• _Task directions_
Using the records that follow, copy every line containing the word "plant".

• _Available data_
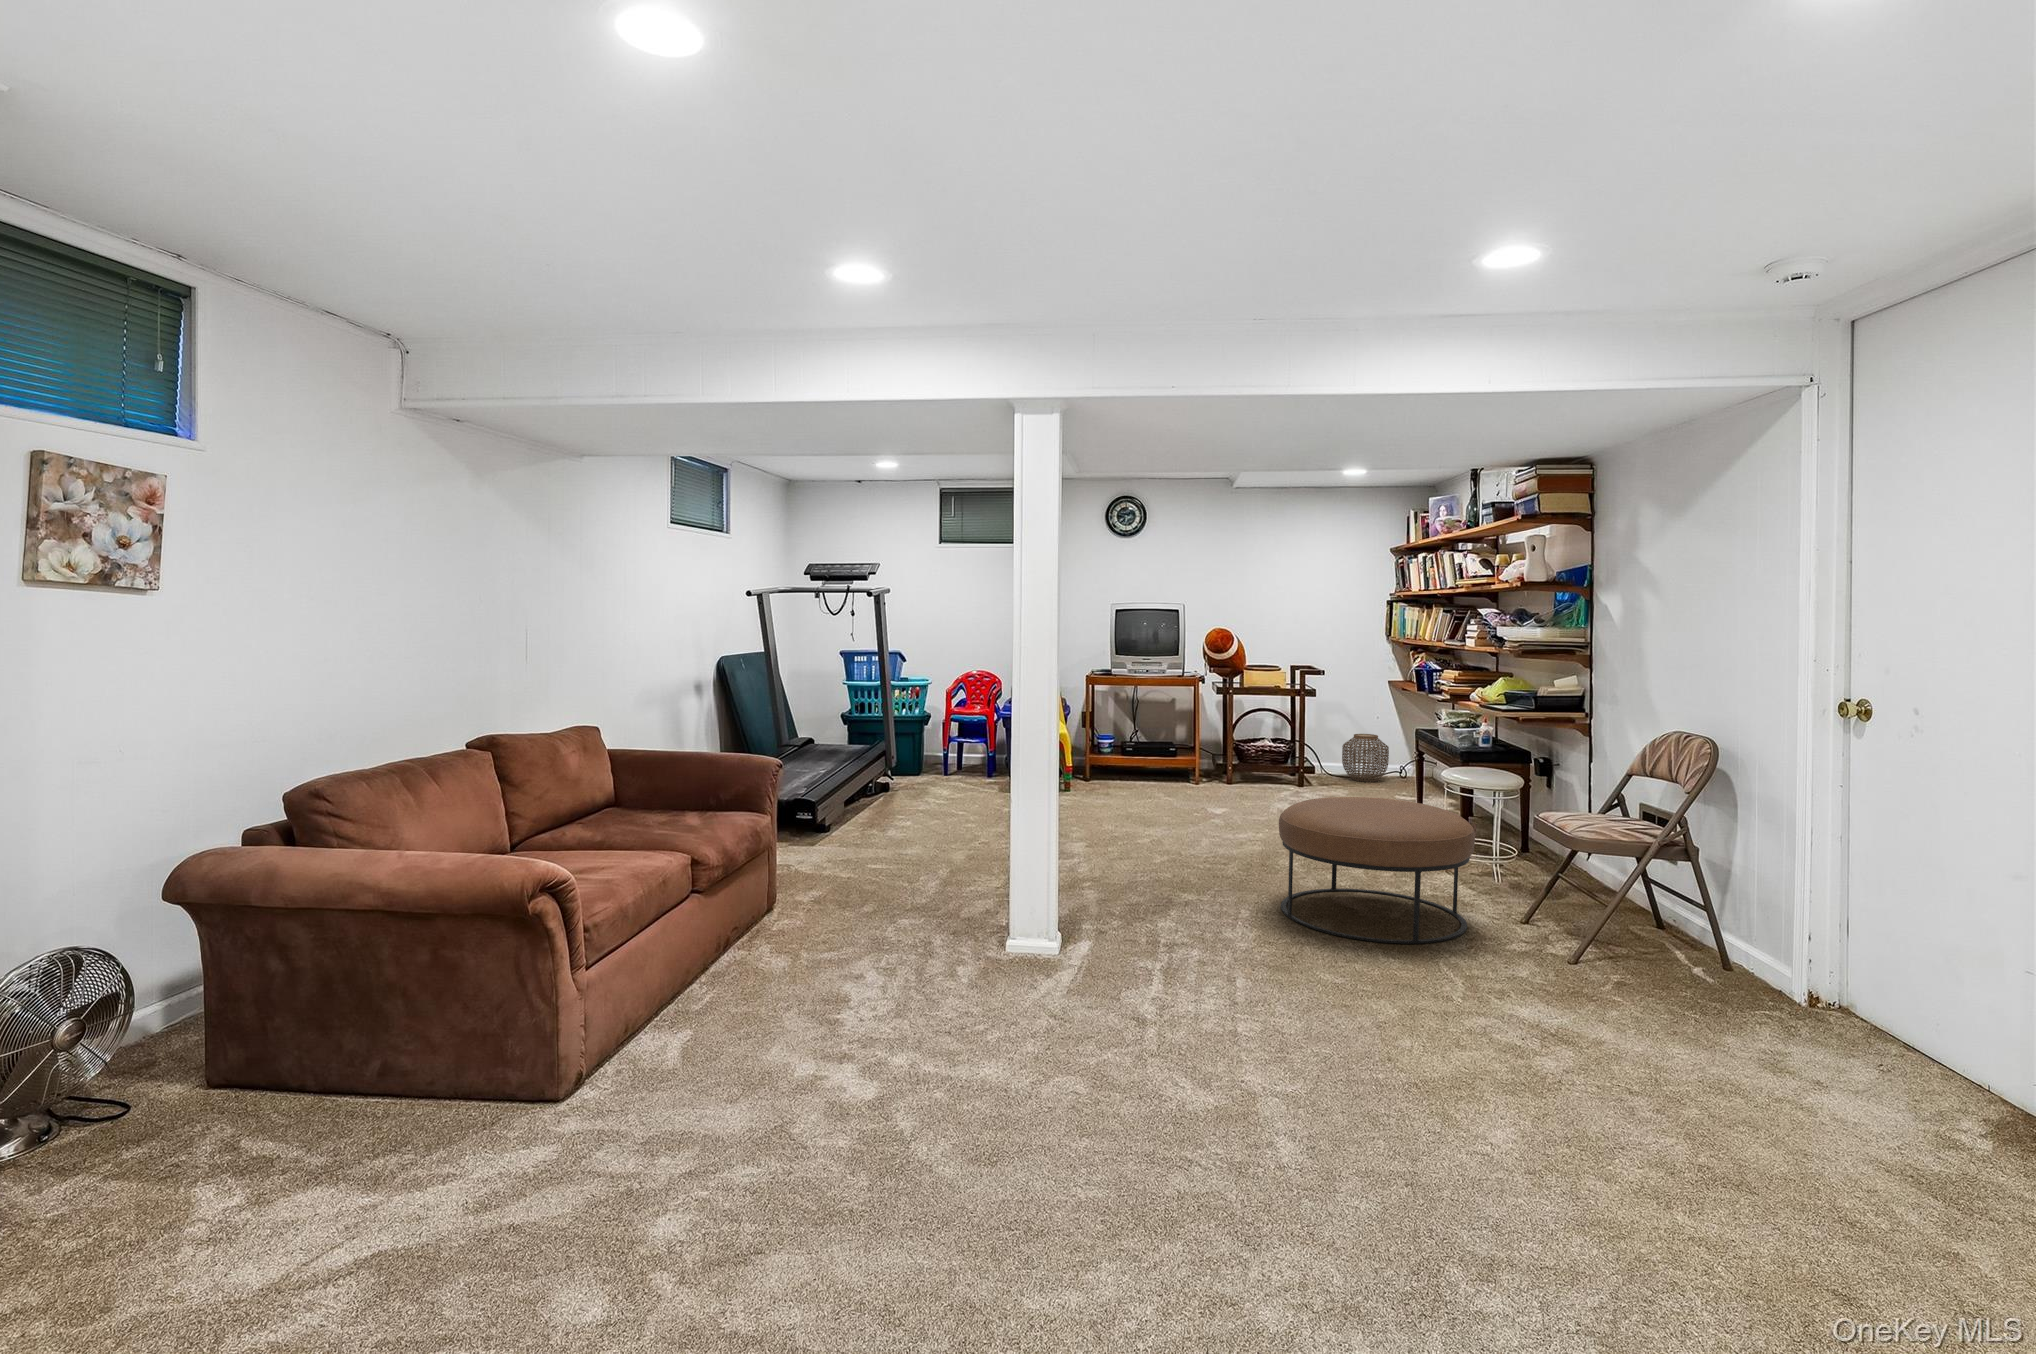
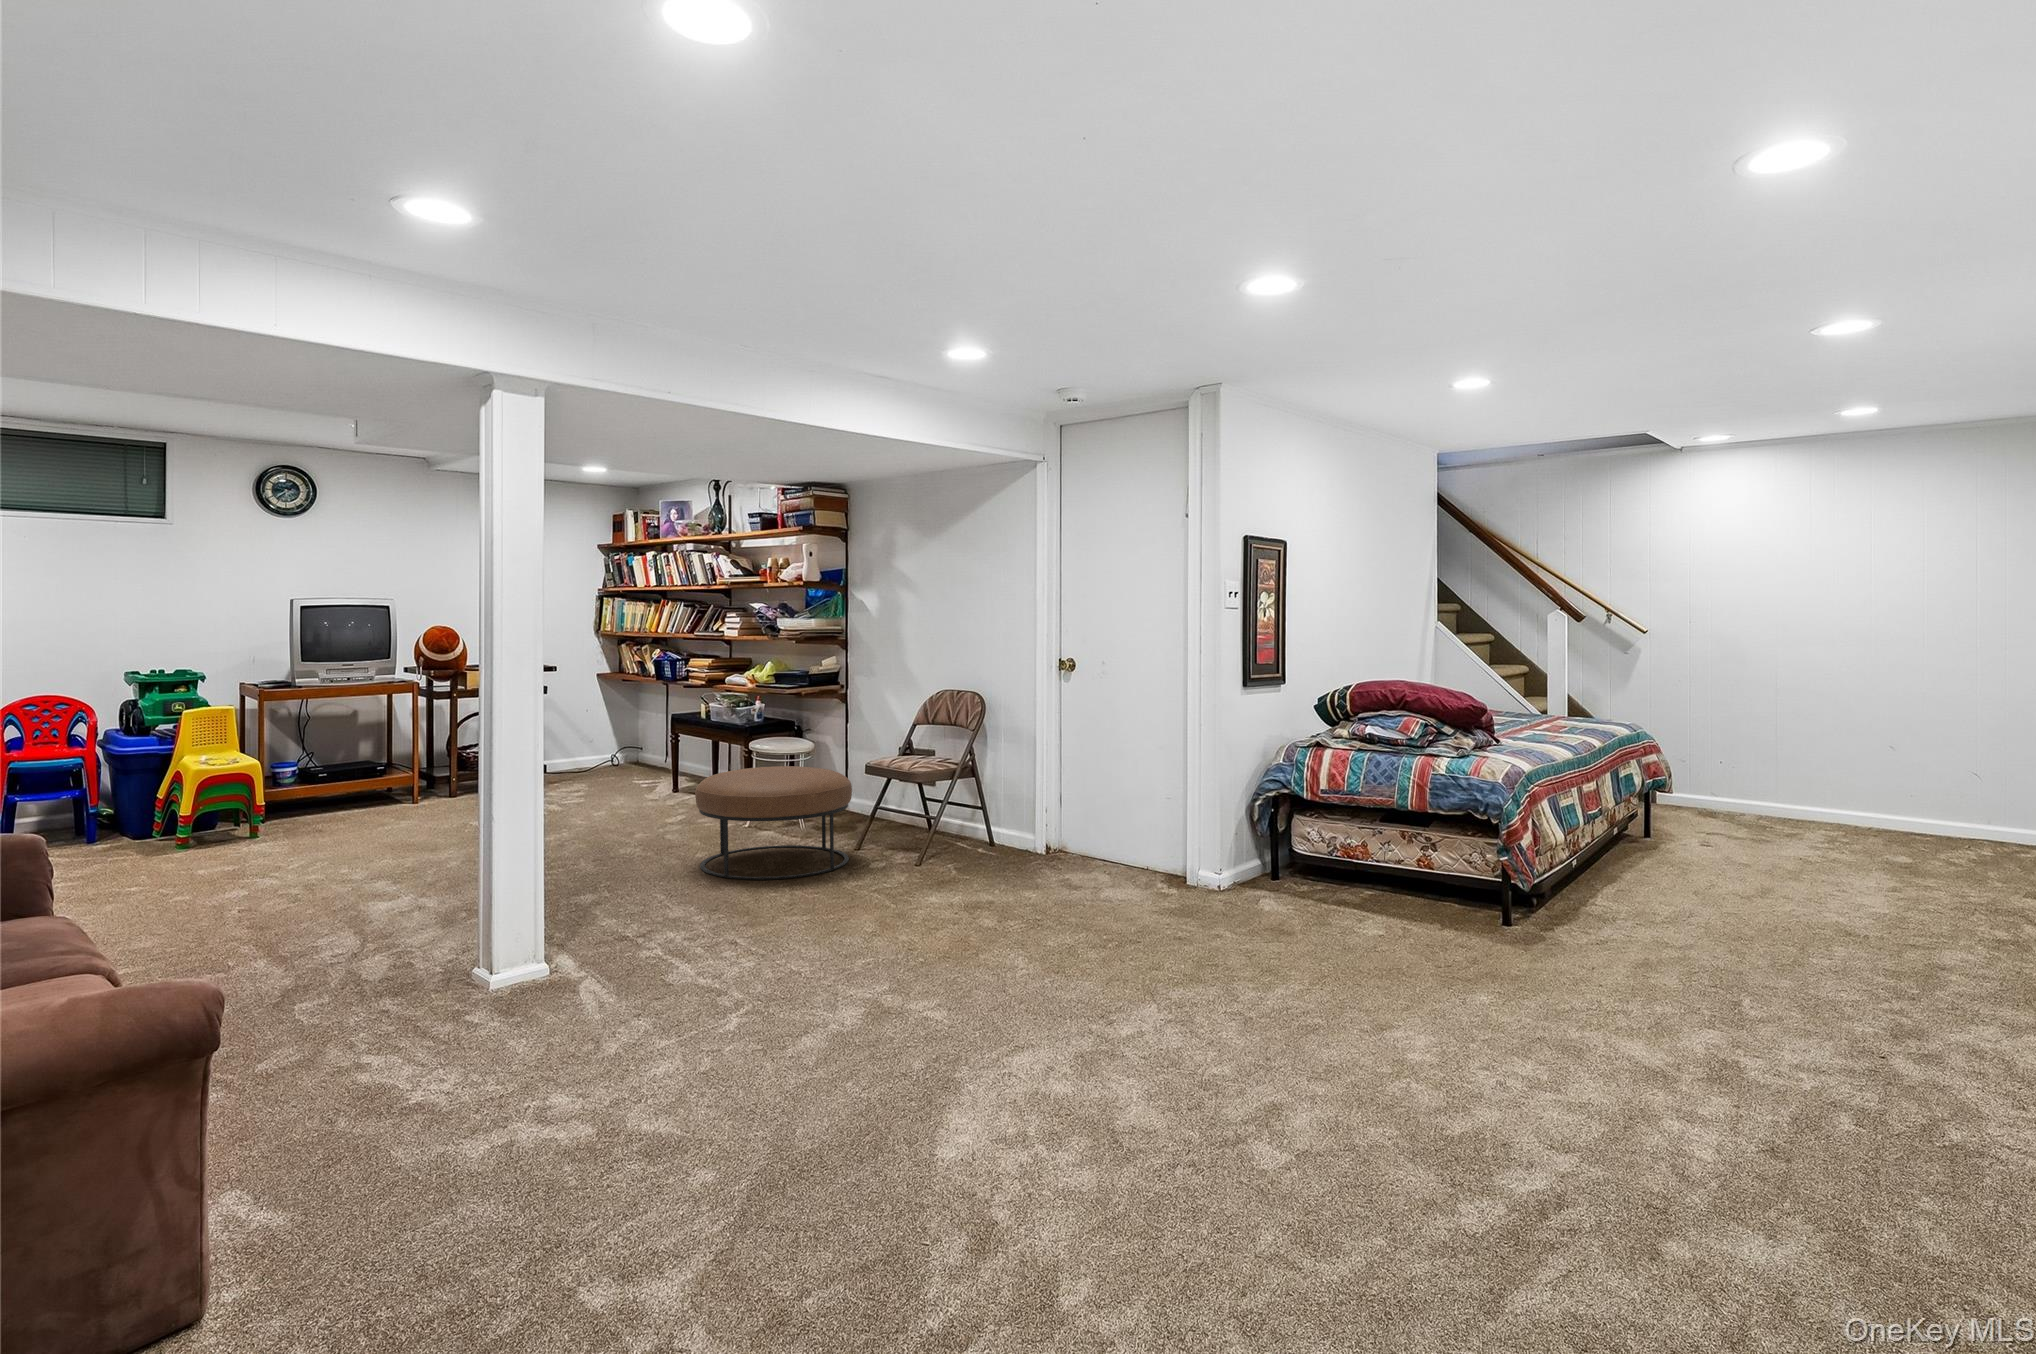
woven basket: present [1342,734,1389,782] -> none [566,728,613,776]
...
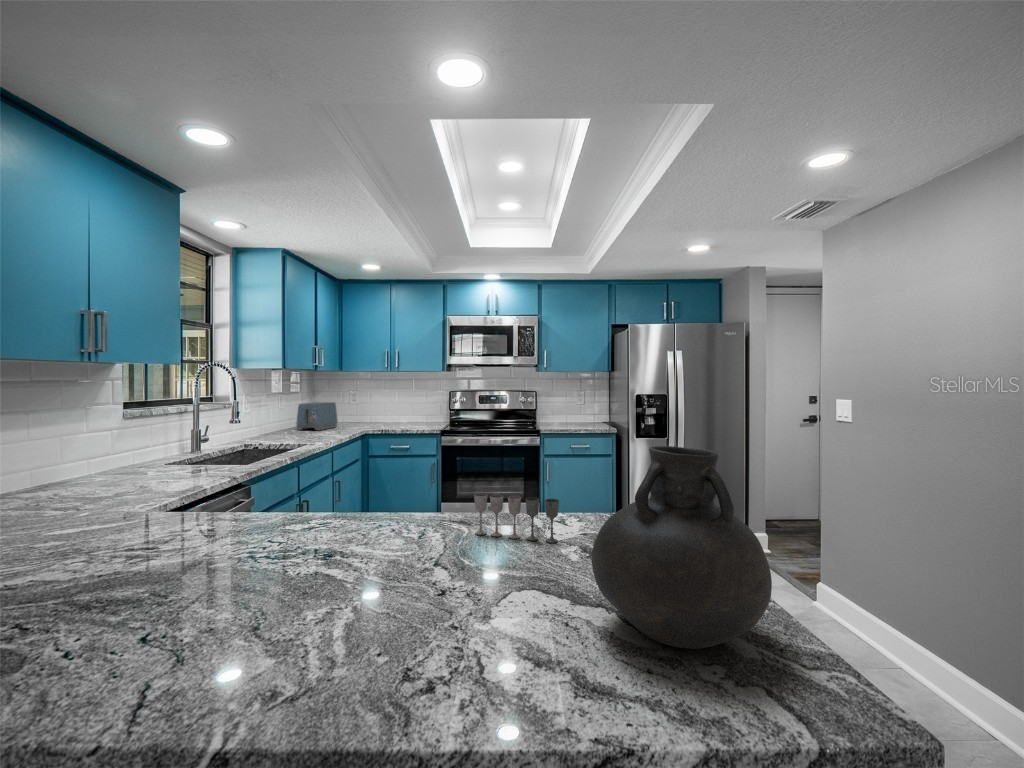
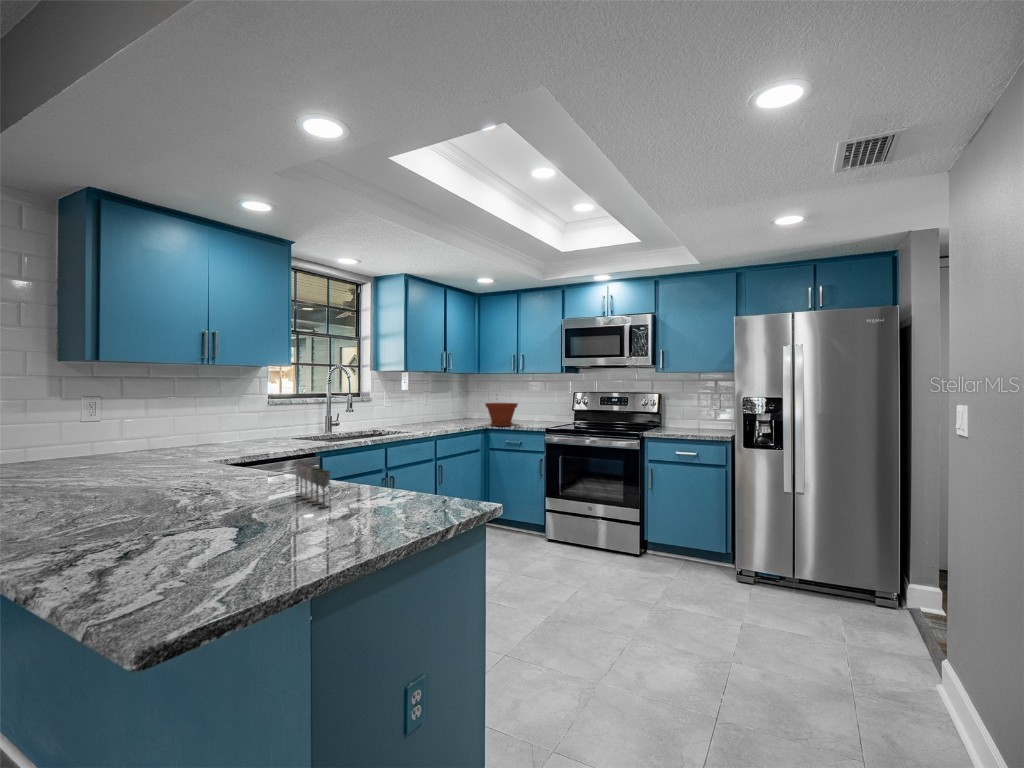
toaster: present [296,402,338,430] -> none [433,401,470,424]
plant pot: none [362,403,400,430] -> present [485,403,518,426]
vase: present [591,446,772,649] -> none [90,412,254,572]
--
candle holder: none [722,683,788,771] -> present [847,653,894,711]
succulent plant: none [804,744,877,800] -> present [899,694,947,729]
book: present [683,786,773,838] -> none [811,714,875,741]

• _Your solution_
plant pot: none [362,403,400,430] -> present [485,403,518,426]
succulent plant: none [804,744,877,800] -> present [899,694,947,729]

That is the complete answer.